Single ZnO nanobelt based field effect transistors (FETs).

Electrical properties of single ZnO nanobelt have been examined by fabricating single nanobelt based field effect transistors (FETs). The ZnO nanobelts were grown via non-catalytic simple thermal evaporation process by using metallic zinc powder in the presence of oxygen. The detailed structural and optical characterizations confirmed that the grown nanobelts are well-crystalline with the wurtzite hexagonal phase and exhibiting good optical properties. The passivation effect on the electrical characteristics of the as-grown nanobelts was also evaluated by passivating the fabricated FETs with polymethyl methacrylate (PMMA). The passivated single ZnO nanobelt based FETs exhibited higher electrical performance as compared to non-passivated FETs due to reduction in the physically absorbed chemisorbed species such as O-, O2-, O2, or OH- etc.
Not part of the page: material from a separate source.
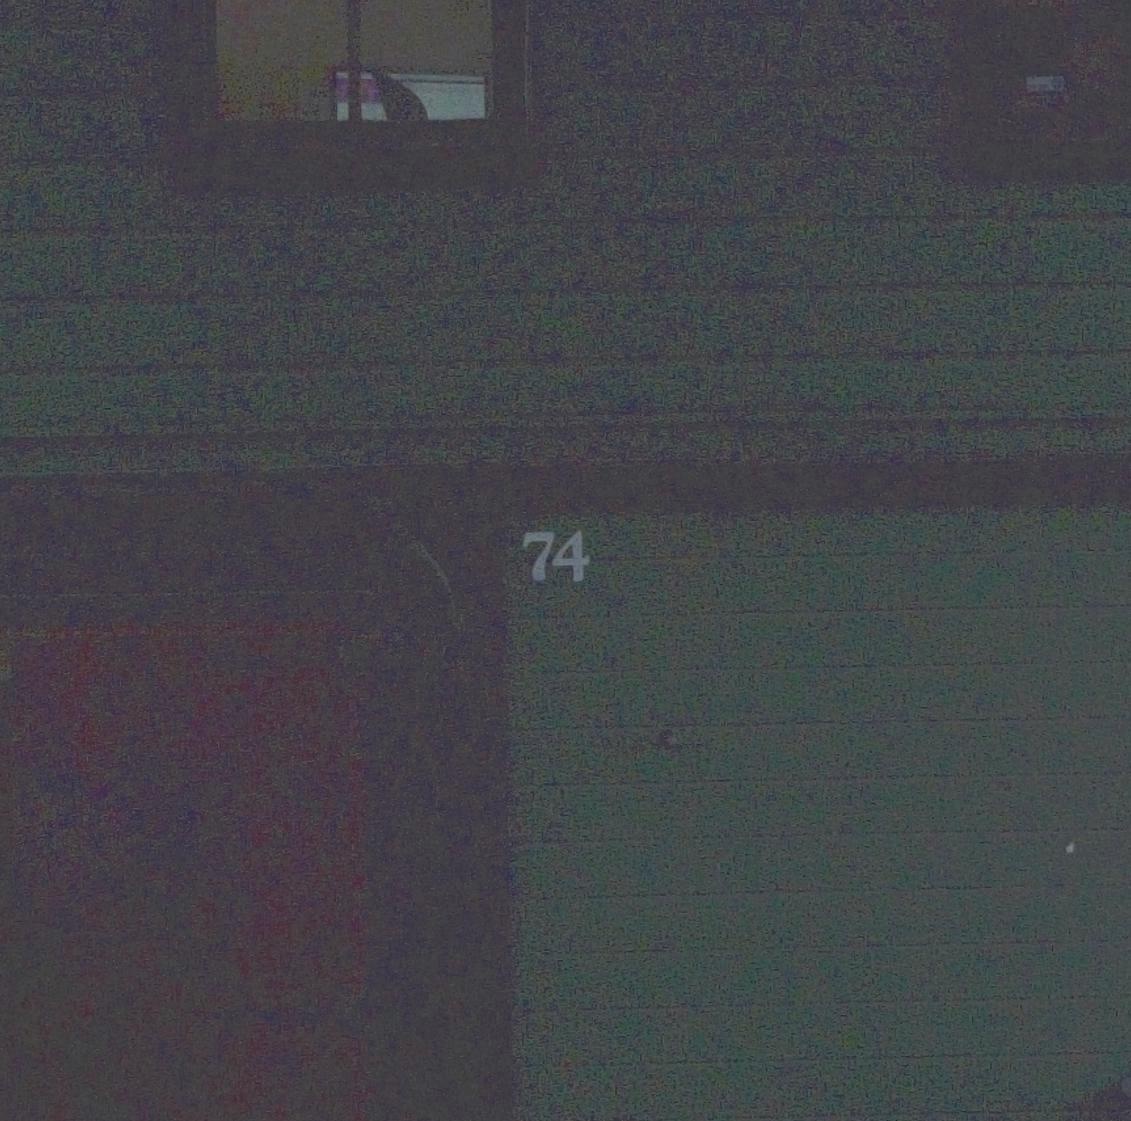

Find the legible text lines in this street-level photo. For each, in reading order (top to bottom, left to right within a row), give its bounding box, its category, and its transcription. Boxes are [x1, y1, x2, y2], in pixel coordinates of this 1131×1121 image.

[522, 529, 591, 583] StreetNumber: 74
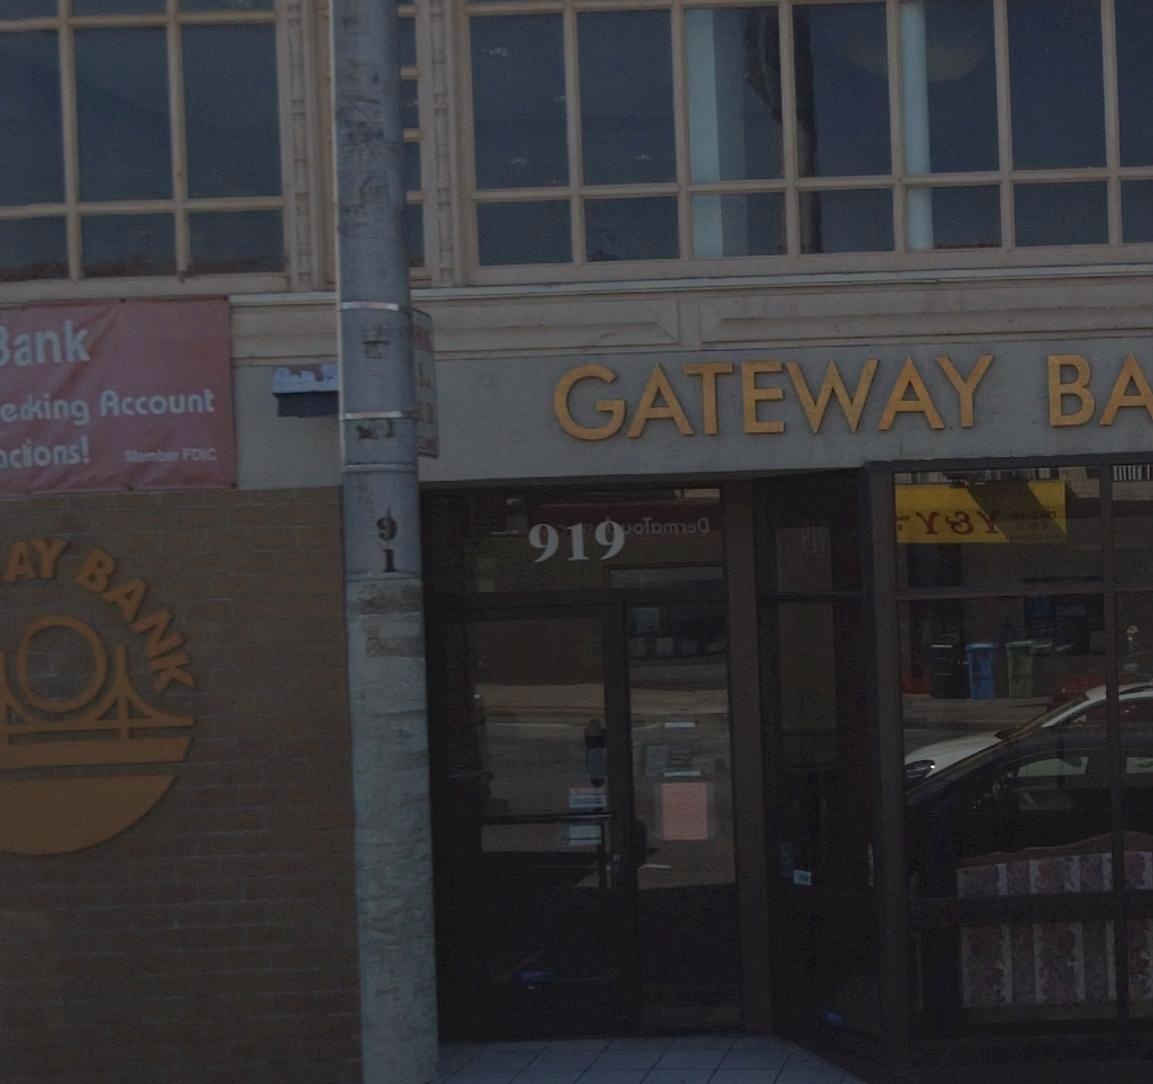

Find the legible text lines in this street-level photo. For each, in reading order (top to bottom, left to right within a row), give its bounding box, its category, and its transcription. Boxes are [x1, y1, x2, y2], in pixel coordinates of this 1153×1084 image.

The field effect mobility (micro(eff)) of the fabricated nanobelt based non-passivated and passivated FETs was estimated to be approximately 21.3 and 59 cm2/V x s, respectively. Moreover the carrier concentration and peak transconductance of the fabricated non-passivated and passivated FET were calculated to be approximately 8.73 x 10(17) and approximately 1.86 x 10(18) cm(-3) and approximately 0.76 and 1.4 microS, respectively. This work offers substantial opportunities for further practical electronics and photonics nanodevice applications of ZnO based nanostructures.